What you are asked to do »
Could you quote the diary entries on panic and gardening from "I have a sign" to "I'm a statue?", word for word?

Selected text »
_ _ _ _ _
I just read the first page of the Session- Simulating Panic. I've worked really hard to decrease the risk of having a panic attack by learning as much as I have and doing the homework thus far. Now, I can say I'm nervous about this session. So, this was my quick pause before I continue on with the session. My brain is still repeating "huh?" and I'm questioning the need for this. It's part of the program, so there is a need for it?
Yes, it does make sense. After reading the rest of the session, I understood why it is necessary. It just took me by surprise at first. Some days, I feel like I have moved along in the program to fast, I have been doing a session a week, I have learned so much in such a short time, but I am doing much better now, then I was before the program. I realized today after looking back on my diary, that there are certain triggers that I am still lacking some coping skills for, so I am working on finding how to learn coping skills for those specific triggers. I don't want to just get by, I want recovery.
I am planning a camping trip as a reward. That weekend I am also going to be a passenger on the freeway/highway as part of exposure therapy and make it to the candle shop I have avoided for years and reward myself with a candle as well. I'm excited about both of these.
I don't think being alone is a bad thing. I find it rather relaxing. I dislike sensory overload as I refer to it. Too much action and noise gets rather annoying after a while. I tend my flower beds alone and I actually prefer it that way now. My spouse thought my bleeding heart was a weed and pulled it out in the spring along with my lemongrass that helps repel the Mosquitos. The mosquitos are bad right now and I have numerous bites from sitting on the porch before lunch today. I thought about my missing lemongrass as I smacked at the mosquitos.
A nearby friend, or someone I socialized with on occasion just moved far away. I wasn't upset by this because it freed up more of my alone time. I smiled as I typed that, because this person sometimes was just an annoyance. So if alone time is relaxing it's a good thing to some extent. Just my humble opinion.
Lemongrass isn't invasive. I had planned to pull it apart into more pieces this spring, and replant in a few more locations throughout my flower beds so I would have more of it, of course that wasn't the case. It sure would help with the mosquitos though right now. I think I will have to go this weekend and purchase another plant. My tiger lillies are just starting to bloom and look beautiful. Last year I planted a Sweet Potato vine and it took over a good portion of one of the beds and was a beautiful purple color. This year I didn't plant one because it's a runner.
I have a sign in my flower bed nearest the door that reads "Knock, if no answer, pull weeds." Thankfully nobody pays attention to it. Weeding and deadheading is relaxing for me. It's a chore, but a worthwhile one since I get to reap the benefits of my flowers.
I rolled over in bed about 4am and the whole world was spinning. I started to feel my heart race and quickly started my breathing exercises. I felt nauseated and was sweating. I've had this in the past so I knew what was happening with the vertigo but it took a lot of effort to not have a panic attack and to get from the bed to the bathroom. It's been a rough start to the day as I cannot turn my head quickly or look down without the dizziness being brought back. Dr is not into today, so I have to cope with this until I can be seen.Any home remedies besides pretending I'm a statue?
_ _ _ _ _
Records supplied »
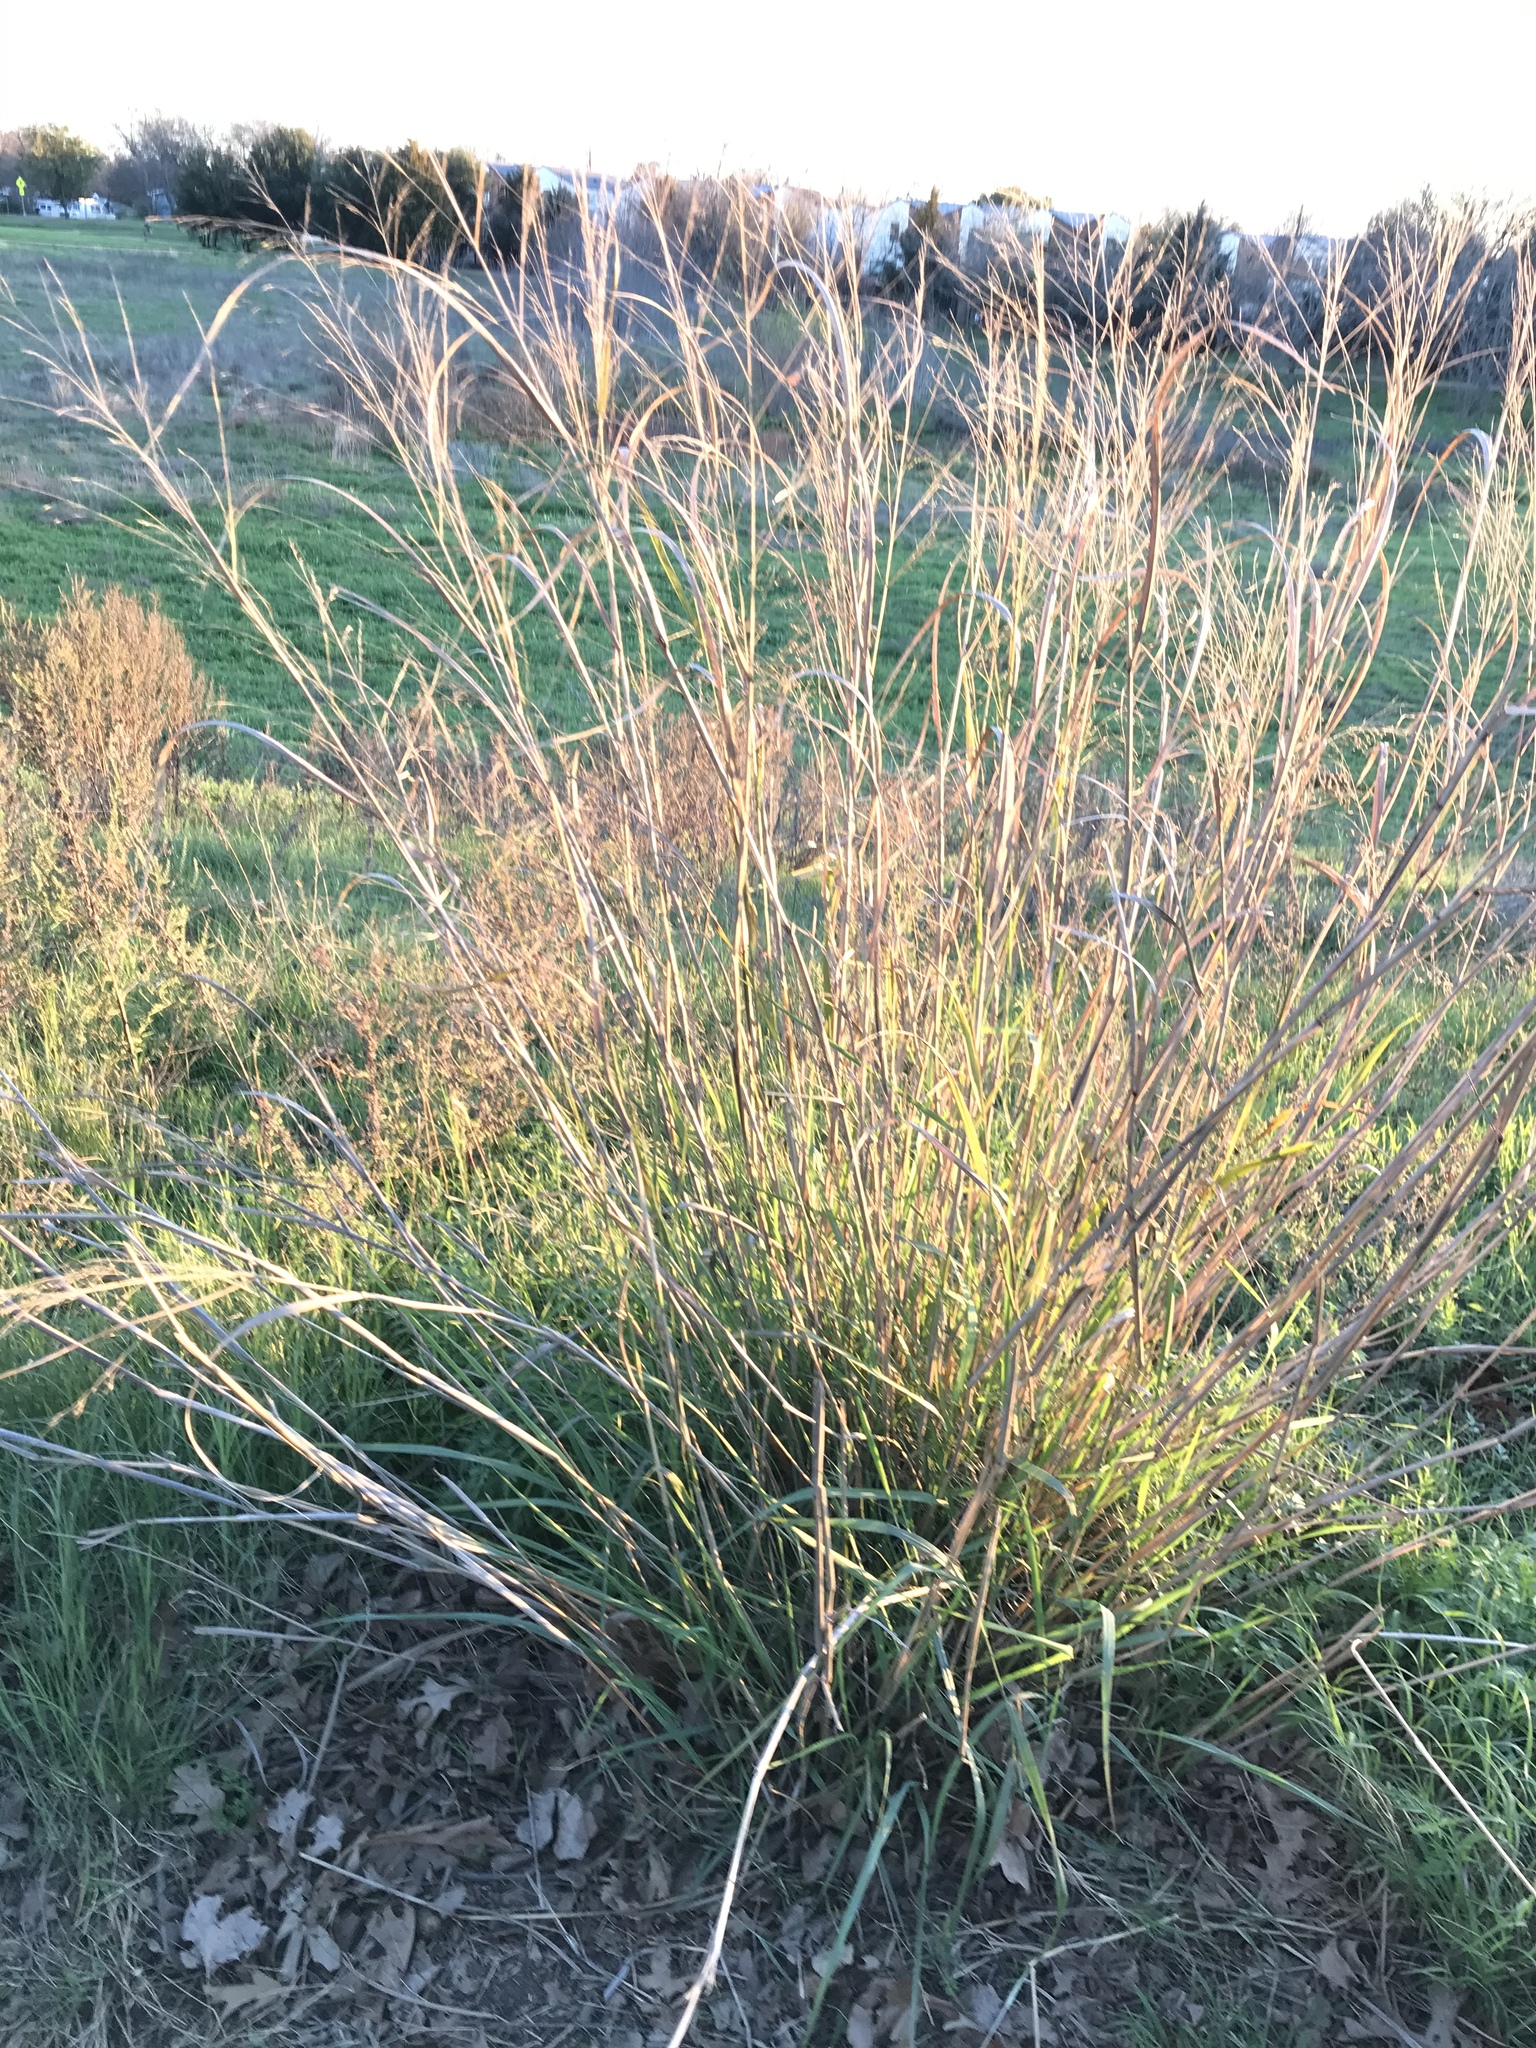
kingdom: Plantae
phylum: Tracheophyta
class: Liliopsida
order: Poales
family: Poaceae
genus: Panicum
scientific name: Panicum virgatum
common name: Switchgrass
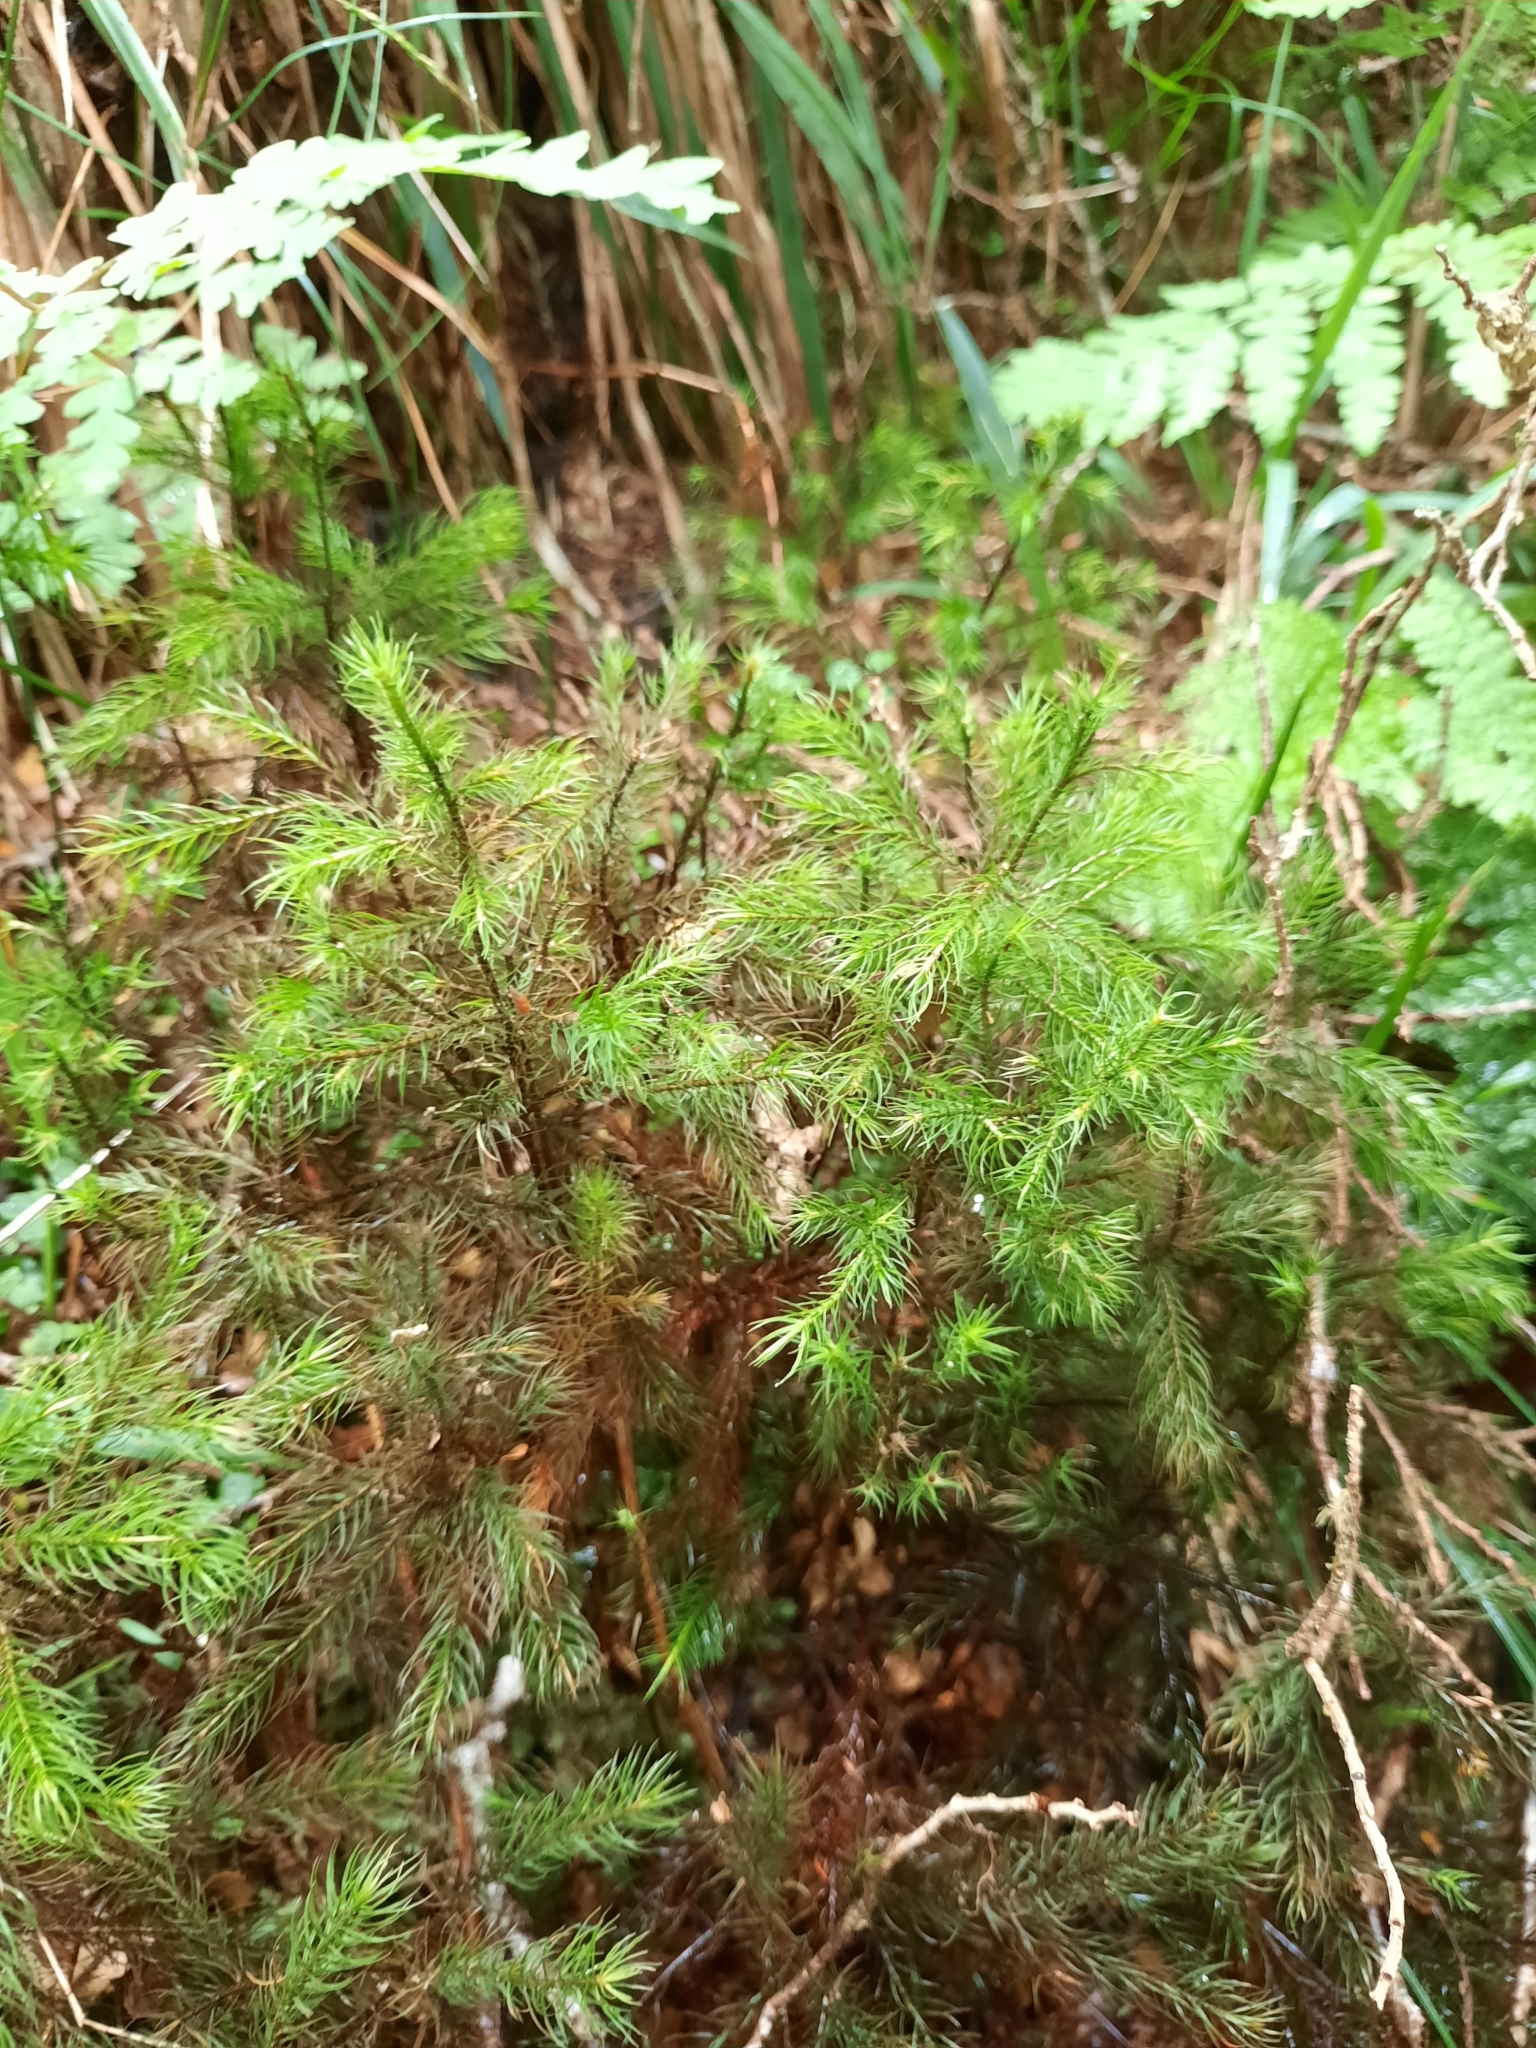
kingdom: Plantae
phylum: Bryophyta
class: Polytrichopsida
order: Polytrichales
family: Polytrichaceae
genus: Dendroligotrichum
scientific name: Dendroligotrichum tongariroense
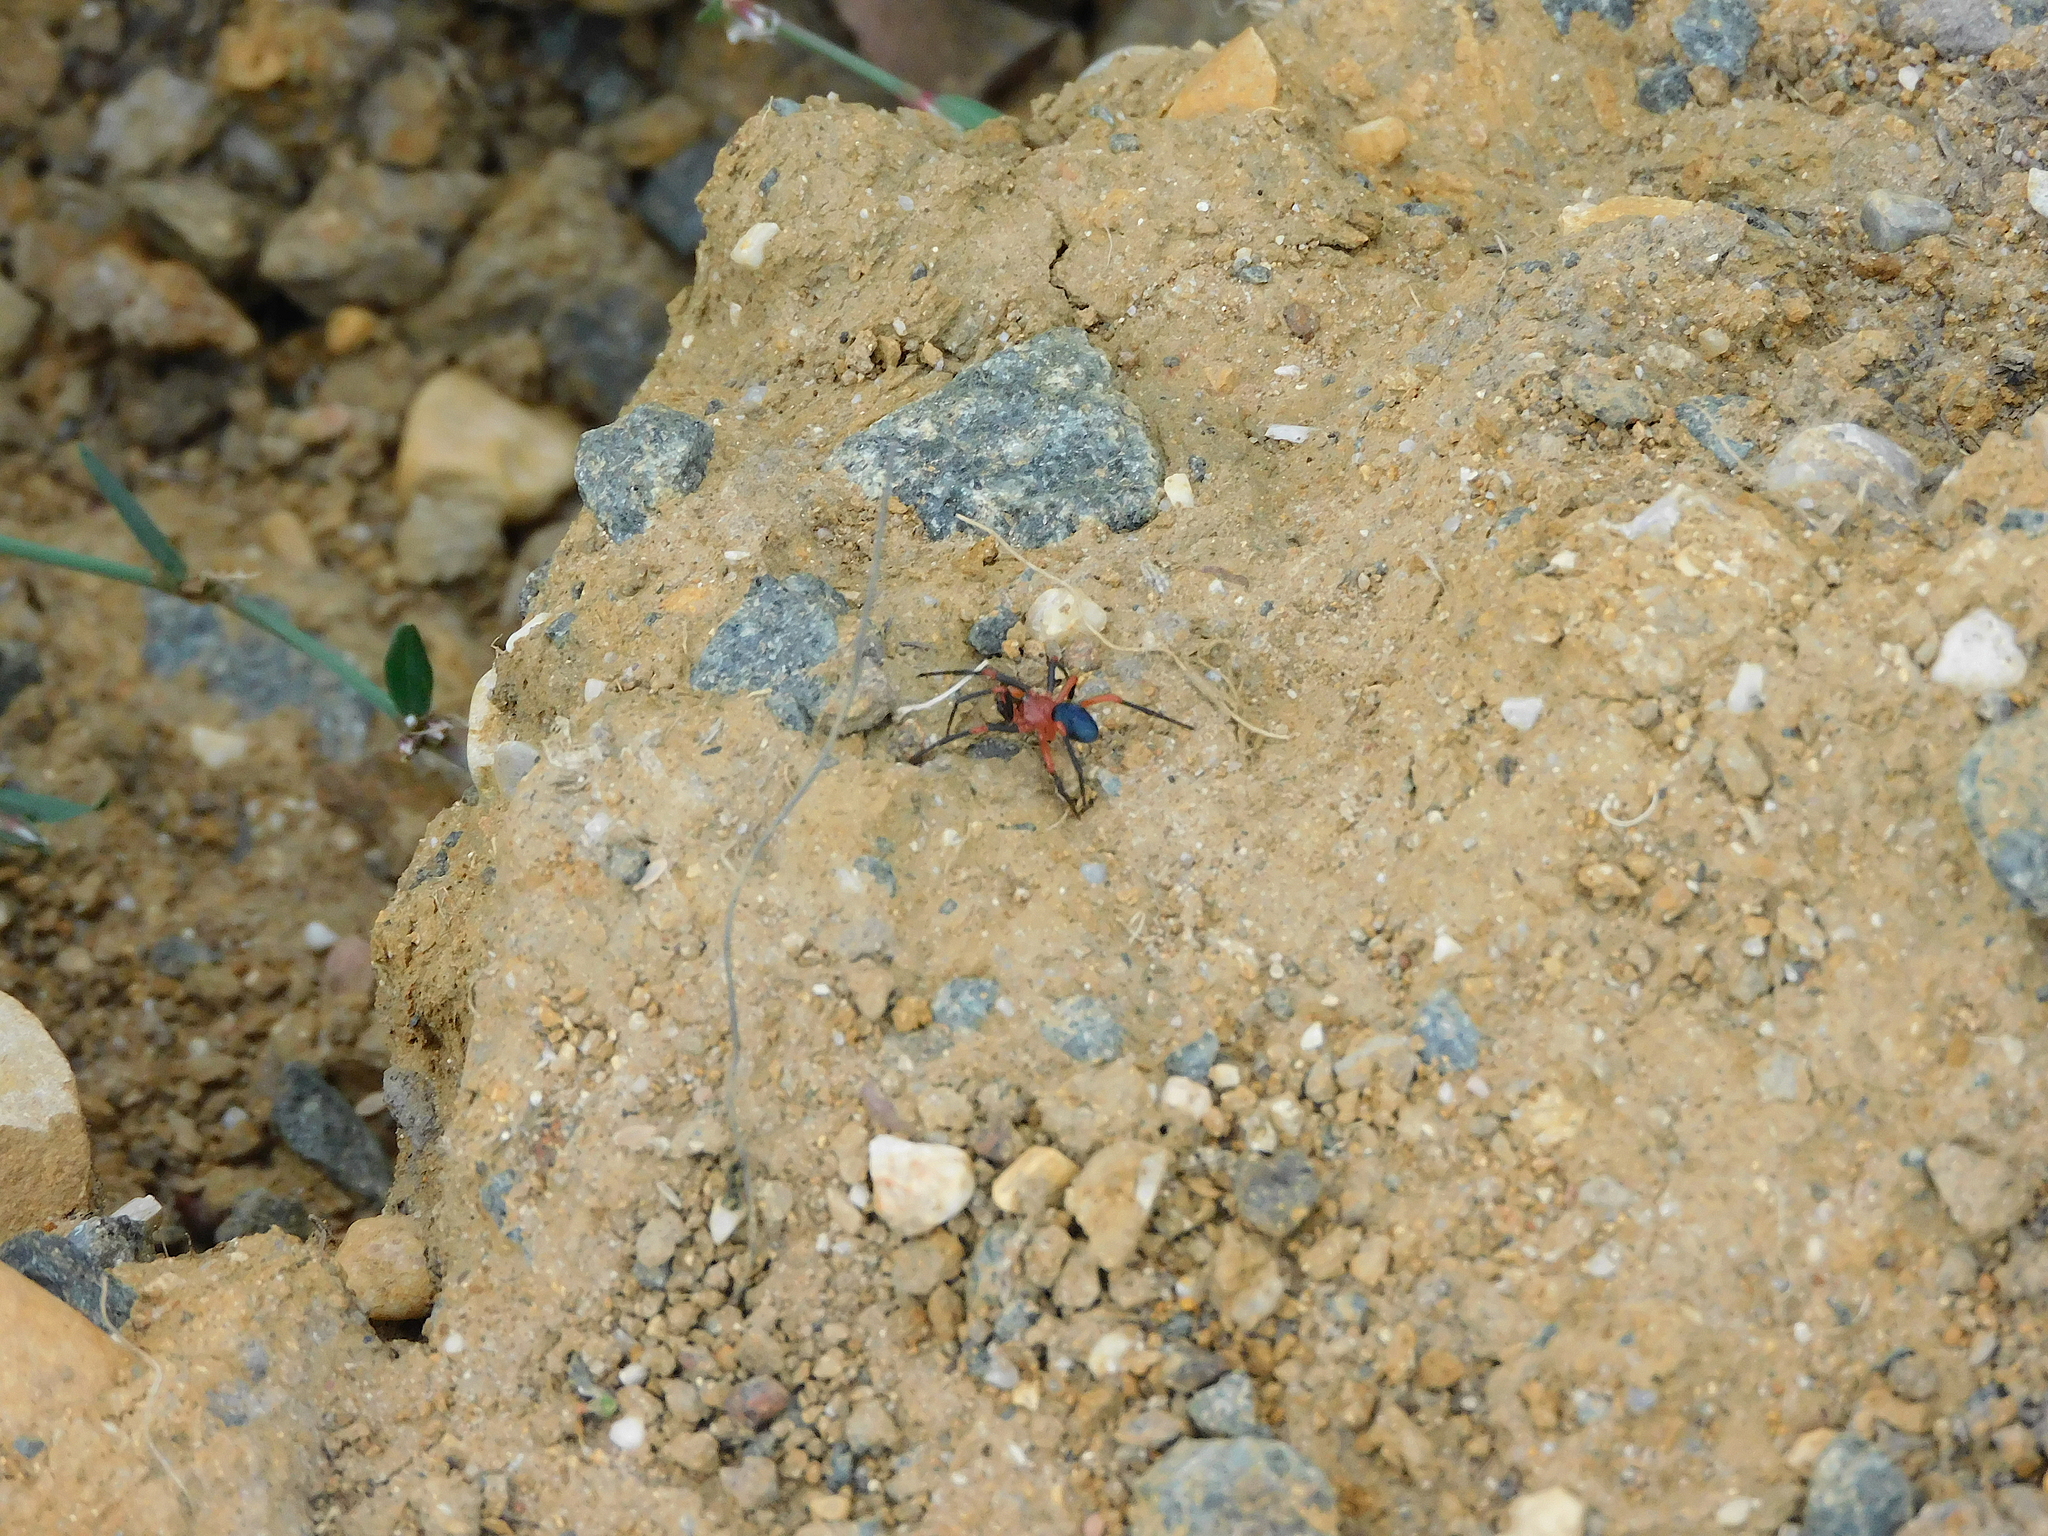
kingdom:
_ _ _ _ _
Answer section »
I have a sign in my flower bed nearest the door that reads "Knock, if no answer, pull weeds." Thankfully nobody pays attention to it. Weeding and deadheading is relaxing for me. It's a chore, but a worthwhile one since I get to reap the benefits of my flowers.
I rolled over in bed about 4am and the whole world was spinning. I started to feel my heart race and quickly started my breathing exercises. I felt nauseated and was sweating. I've had this in the past so I knew what was happening with the vertigo but it took a lot of effort to not have a panic attack and to get from the bed to the bathroom. It's been a rough start to the day as I cannot turn my head quickly or look down without the dizziness being brought back. Dr is not into today, so I have to cope with this until I can be seen.Any home remedies besides pretending I'm a statue?